▸ TASK DETAILS:
Skipping any pictures, give all of the records below again exactly.

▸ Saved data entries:
- - -
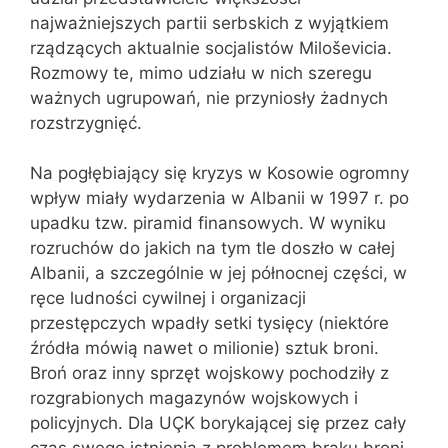
najważniejszych partii serbskich z wyjątkiem
rządzących aktualnie socjalistów Miloševicia.
Rozmowy te, mimo udziału w nich szeregu
ważnych ugrupowań, nie przyniosły żadnych
rozstrzygnięć.
Na pogłębiający się kryzys w Kosowie ogromny
wpływ miały wydarzenia w Albanii w 1997 r. po
upadku tzw. piramid finansowych. W wyniku
rozruchów do jakich na tym tle doszło w całej
Albanii, a szczególnie w jej północnej części, w
ręce ludności cywilnej i organizacji
przestępczych wpadły setki tysięcy (niektóre
źródła mówią nawet o milionie) sztuk broni.
Broń oraz inny sprzęt wojskowy pochodziły z
rozgrabionych magazynów wojskowych i
policyjnych. Dla UÇK borykającej się przez cały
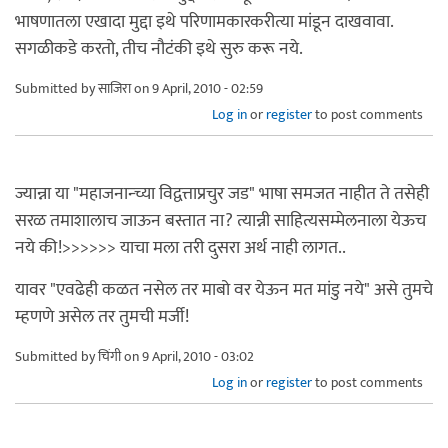
भाषणातला एखादा मुद्दा इथे परिणामकारकरीत्या मांडून दाखवावा.
सगळीकडे करतो, तीच नौटंकी इथे सुरु करू नये.
Submitted by
साजिरा
on 9 April, 2010 - 02:59
Log in
or
register
to post comments
ज्यान्ना या "महाजनान्च्या विद्वत्ताप्रचुर जड" भाषा समजत नाहीत ते तसेही
सरळ तमाशालाच जाऊन बस्तात ना? त्यान्नी साहित्यसम्मेलनाला येऊच
नये की!>>>>>> याचा मला तरी दुसरा अर्थ नाही लागत..
यावर "एवढेही कळत नसेल तर माबो वर येऊन मत मांडु नये" असे तुमचे
म्हणणे असेल तर तुमची मर्जी!
Submitted by
चिंगी
on 9 April, 2010 - 03:02
Log in
or
register
to post comments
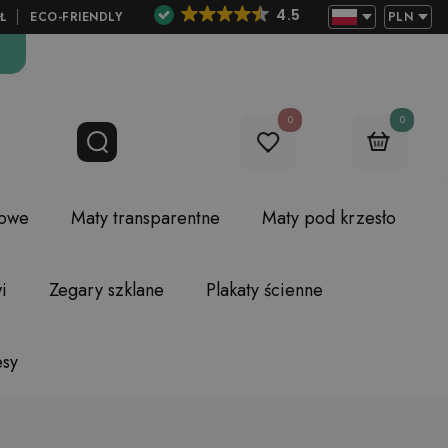
4.5
Ł
ECO-FRIENDLY
PLN
0
0
lowe
Maty transparentne
Maty pod krzesło
i
Zegary szklane
Plakaty ścienne
esy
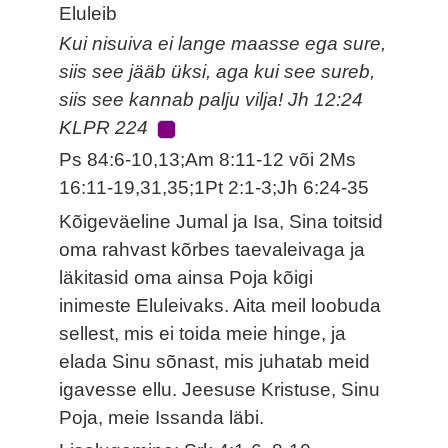
Eluleib
Kui nisuiva ei lange maasse ega sure,
siis see jääb üksi, aga kui see sureb,
siis see kannab palju vilja! Jh 12:24
KLPR 224
Ps 84:6-10,13;Am 8:11-12 või 2Ms
16:11-19,31,35;1Pt 2:1-3;Jh 6:24-35
Kõigeväeline Jumal ja Isa, Sina toitsid
oma rahvast kõrbes taevaleivaga ja
läkitasid oma ainsa Poja kõigi
inimeste Eluleivaks. Aita meil loobuda
sellest, mis ei toida meie hinge, ja
elada Sinu sõnast, mis juhatab meid
igavesse ellu. Jeesuse Kristuse, Sinu
Poja, meie Issanda läbi.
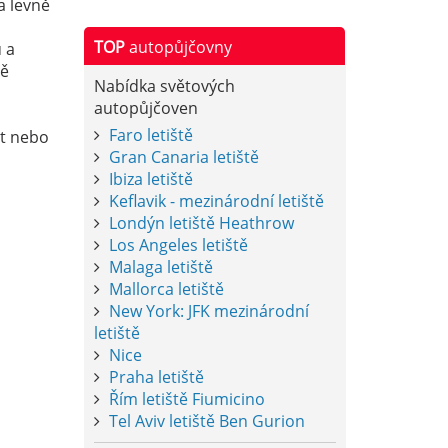
a levně
TOP
autopůjčovny
 a
ně
Nabídka světových
autopůjčoven
Faro letiště
xt nebo
Gran Canaria letiště
Ibiza letiště
Keflavik - mezinárodní letiště
Londýn letiště Heathrow
Los Angeles letiště
Malaga letiště
Mallorca letiště
New York: JFK mezinárodní
letiště
Nice
Praha letiště
Řím letiště Fiumicino
Tel Aviv letiště Ben Gurion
- - -
▸ RESULT OF THE TASK:
najważniejszych partii serbskich z wyjątkiem
rządzących aktualnie socjalistów Miloševicia.
Rozmowy te, mimo udziału w nich szeregu
ważnych ugrupowań, nie przyniosły żadnych
rozstrzygnięć.
Na pogłębiający się kryzys w Kosowie ogromny
wpływ miały wydarzenia w Albanii w 1997 r. po
upadku tzw. piramid finansowych. W wyniku
rozruchów do jakich na tym tle doszło w całej
Albanii, a szczególnie w jej północnej części, w
ręce ludności cywilnej i organizacji
przestępczych wpadły setki tysięcy (niektóre
źródła mówią nawet o milionie) sztuk broni.
Broń oraz inny sprzęt wojskowy pochodziły z
rozgrabionych magazynów wojskowych i
policyjnych. Dla UÇK borykającej się przez cały
भाषणातला एखादा मुद्दा इथे परिणामकारकरीत्या मांडून दाखवावा.
सगळीकडे करतो, तीच नौटंकी इथे सुरु करू नये.
Submitted by
साजिरा
on 9 April, 2010 - 02:59
Log in
or
register
to post comments
ज्यान्ना या "महाजनान्च्या विद्वत्ताप्रचुर जड" भाषा समजत नाहीत ते तसेही
सरळ तमाशालाच जाऊन बस्तात ना? त्यान्नी साहित्यसम्मेलनाला येऊच
नये की!>>>>>> याचा मला तरी दुसरा अर्थ नाही लागत..
यावर "एवढेही कळत नसेल तर माबो वर येऊन मत मांडु नये" असे तुमचे
म्हणणे असेल तर तुमची मर्जी!
Submitted by
चिंगी
on 9 April, 2010 - 03:02
Log in
or
register
to post comments
4.5
Ł
ECO-FRIENDLY
PLN
0
0
lowe
Maty transparentne
Maty pod krzesło
i
Zegary szklane
Plakaty ścienne
esy
Eluleib
Kui nisuiva ei lange maasse ega sure,
siis see jääb üksi, aga kui see sureb,
siis see kannab palju vilja! Jh 12:24
KLPR 224
Ps 84:6-10,13;Am 8:11-12 või 2Ms
16:11-19,31,35;1Pt 2:1-3;Jh 6:24-35
Kõigeväeline Jumal ja Isa, Sina toitsid
oma rahvast kõrbes taevaleivaga ja
läkitasid oma ainsa Poja kõigi
inimeste Eluleivaks. Aita meil loobuda
sellest, mis ei toida meie hinge, ja
elada Sinu sõnast, mis juhatab meid
igavesse ellu. Jeesuse Kristuse, Sinu
Poja, meie Issanda läbi.
a levně
TOP
autopůjčovny
 a
ně
Nabídka světových
autopůjčoven
Faro letiště
xt nebo
Gran Canaria letiště
Ibiza letiště
Keflavik - mezinárodní letiště
Londýn letiště Heathrow
Los Angeles letiště
Malaga letiště
Mallorca letiště
New York: JFK mezinárodní
letiště
Nice
Praha letiště
Řím letiště Fiumicino
Tel Aviv letiště Ben Gurion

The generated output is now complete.